Supplied text >>
BEGIN

Question: I start with a number line from 0 to 1, and then I remove the middle third. Then I take each of my remaining pieces (the segment from 0 to 1/3 and the segment from 2/3 to 1) and remove their middle thirds. Now I have four segments (from 0 to 1/9, 2/9 to 1/3, 2/3 to 7/9, and 8/9 to 1) and remove their middle thirds. I do this over and over again, infinitely many times.
The points I’m left with are collectively known as the Cantor set. The Cantor set is not empty; in fact, it contains infinitely many points on the number line, such as 0, 1, 1/3, and even 1/4.
It’s possible to pick a random point in the Cantor set in the following way: Start with the entire number line from 0 to 1. Then, every time you remove a middle third, you give yourself a 50 percent chance of being on the left remaining third and a 50 percent chance of being on the right remaining third. Then, when you remove the middle third of that segment, you again give yourself a 50 percent chance of being on the left vs. the right, and so on.
Suppose I independently pick two random points in the Cantor set. On average, how far apart can I expect them to be?
Extra credit: Suppose I independently pick three random points in the Cantor set. Each point has some value between 0 and 1.
What is the probability that these three values can be the side lengths of a triangle?

END

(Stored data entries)
BEGIN

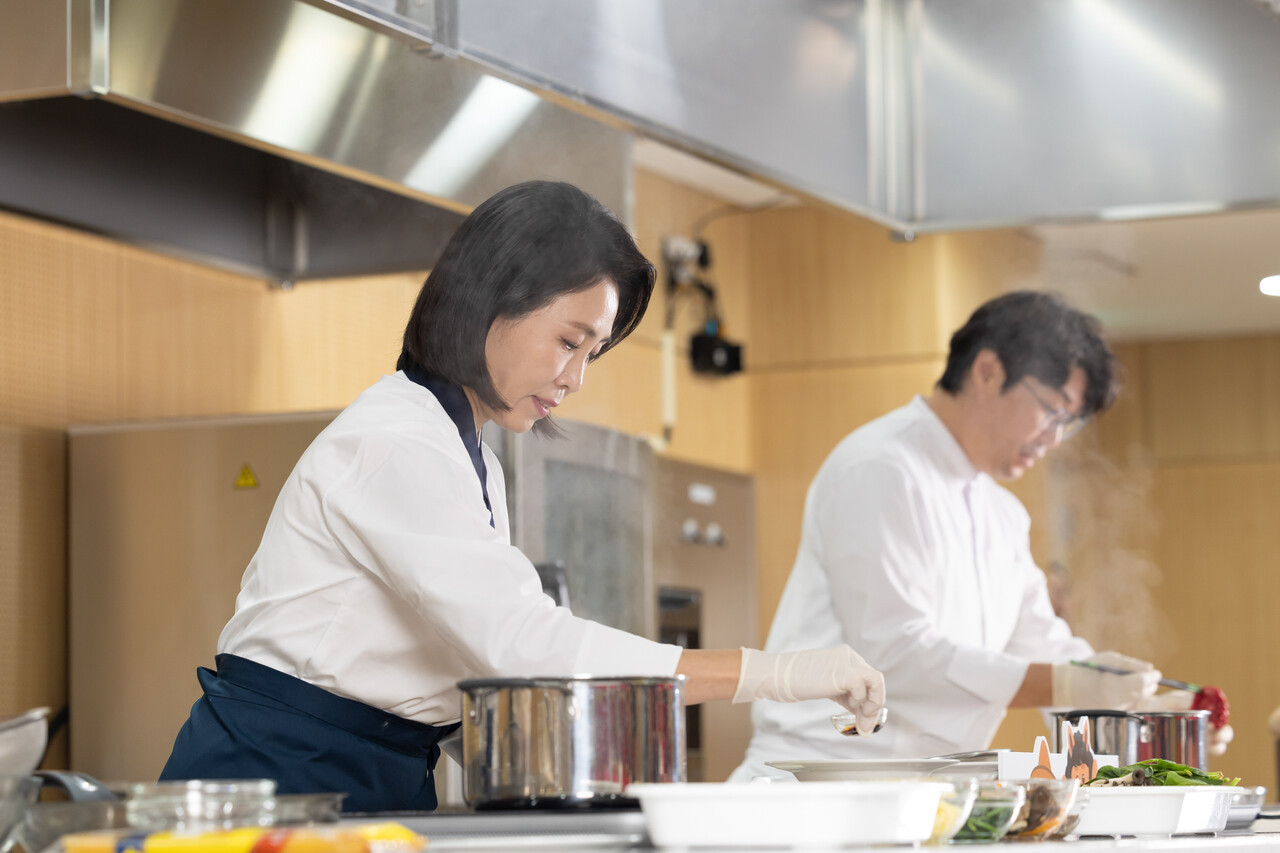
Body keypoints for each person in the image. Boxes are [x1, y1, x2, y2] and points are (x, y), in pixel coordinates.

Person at [159, 180, 885, 811]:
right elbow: (527, 645)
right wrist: (776, 672)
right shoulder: (395, 442)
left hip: (369, 774)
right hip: (279, 777)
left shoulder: (468, 452)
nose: (575, 378)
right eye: (569, 340)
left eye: (591, 352)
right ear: (490, 301)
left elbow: (474, 664)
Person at [730, 291, 1230, 780]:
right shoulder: (882, 468)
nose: (1054, 438)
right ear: (987, 370)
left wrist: (1147, 715)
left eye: (1068, 424)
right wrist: (1064, 683)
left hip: (929, 786)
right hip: (824, 777)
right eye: (1052, 411)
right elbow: (893, 655)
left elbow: (1045, 649)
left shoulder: (1001, 512)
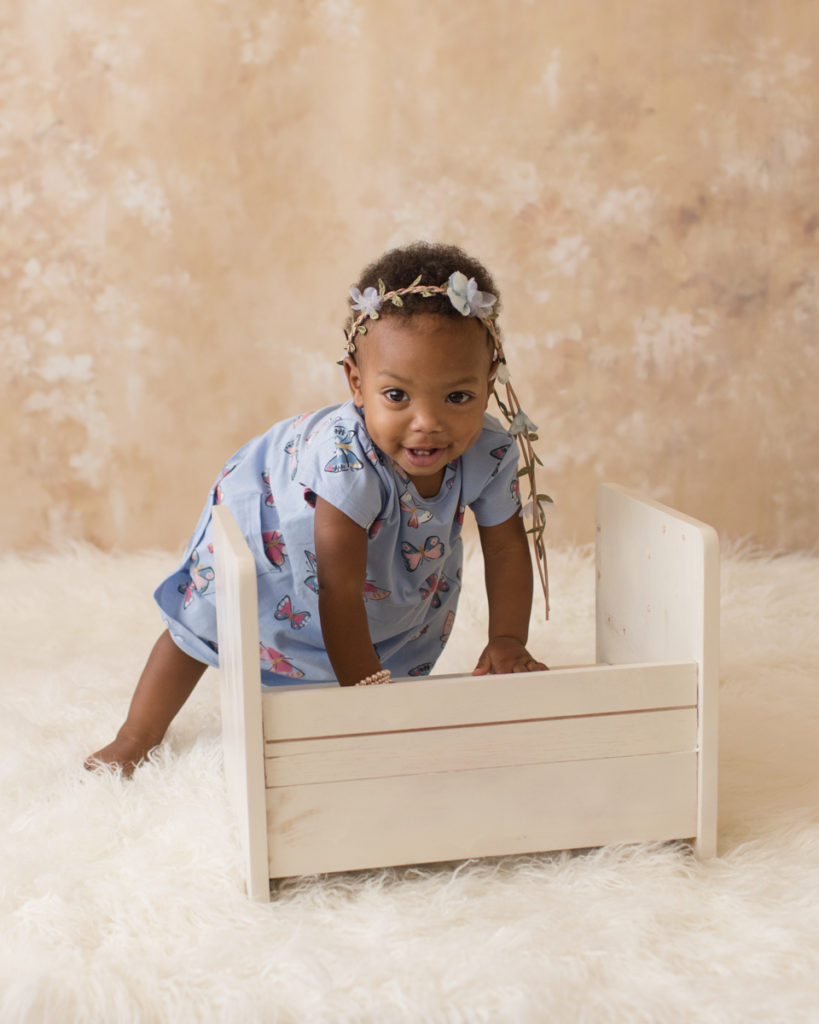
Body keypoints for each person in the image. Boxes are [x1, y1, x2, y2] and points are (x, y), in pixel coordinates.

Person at [87, 241, 551, 775]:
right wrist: (364, 703)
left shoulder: (489, 451)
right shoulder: (345, 457)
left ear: (488, 388)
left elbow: (507, 547)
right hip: (277, 530)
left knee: (394, 631)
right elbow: (337, 585)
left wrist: (507, 639)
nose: (428, 422)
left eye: (458, 398)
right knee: (205, 619)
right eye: (397, 396)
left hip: (381, 554)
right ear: (356, 383)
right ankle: (135, 736)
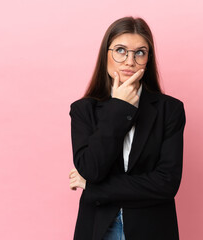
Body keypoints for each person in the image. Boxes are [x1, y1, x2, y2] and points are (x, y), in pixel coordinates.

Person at [68, 16, 185, 240]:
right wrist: (119, 108)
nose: (129, 61)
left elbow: (166, 183)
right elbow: (92, 168)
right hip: (99, 227)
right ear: (106, 54)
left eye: (139, 52)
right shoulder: (83, 110)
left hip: (152, 228)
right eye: (120, 50)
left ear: (148, 59)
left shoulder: (170, 110)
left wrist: (94, 188)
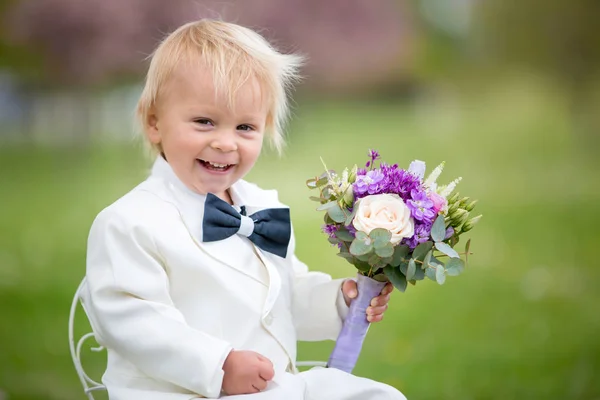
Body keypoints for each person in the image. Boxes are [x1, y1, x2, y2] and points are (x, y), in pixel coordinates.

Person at [82, 19, 406, 400]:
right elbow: (132, 322)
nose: (225, 143)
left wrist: (339, 300)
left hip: (273, 387)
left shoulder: (263, 207)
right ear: (155, 123)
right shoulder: (130, 222)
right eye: (204, 122)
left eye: (245, 127)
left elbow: (285, 296)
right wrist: (219, 366)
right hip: (183, 391)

END

Exercise 1 >>
Using the Cantor set puzzle, decide whether each statement agrees with the text. Answer yes or no for each and quote the words of the text that settle it.
(a) The Cantor set contains the point 1/4.
(b) After the middle thirds of the first two remaining pieces are removed, three segments are left.
(c) Each time a middle third is removed, the left and right remaining thirds have equal chances of being chosen.
Exercise 2 >> In the extra credit part of the Cantor set puzzle, how many random points are picked?
Exercise 3 >> List every point that the Cantor set puzzle names as belonging to the Cantor set.

Exercise answer 1 >>
(a) Yes: "such as 0, 1, 1/3, and even 1/4"
(b) No: "Now I have four segments"
(c) Yes: "a 50 percent chance of being on the left remaining third and a 50 percent chance of being on the right remaining third"

Exercise answer 2 >> Three random points.

Exercise answer 3 >> 0, 1, 1/3, 1/4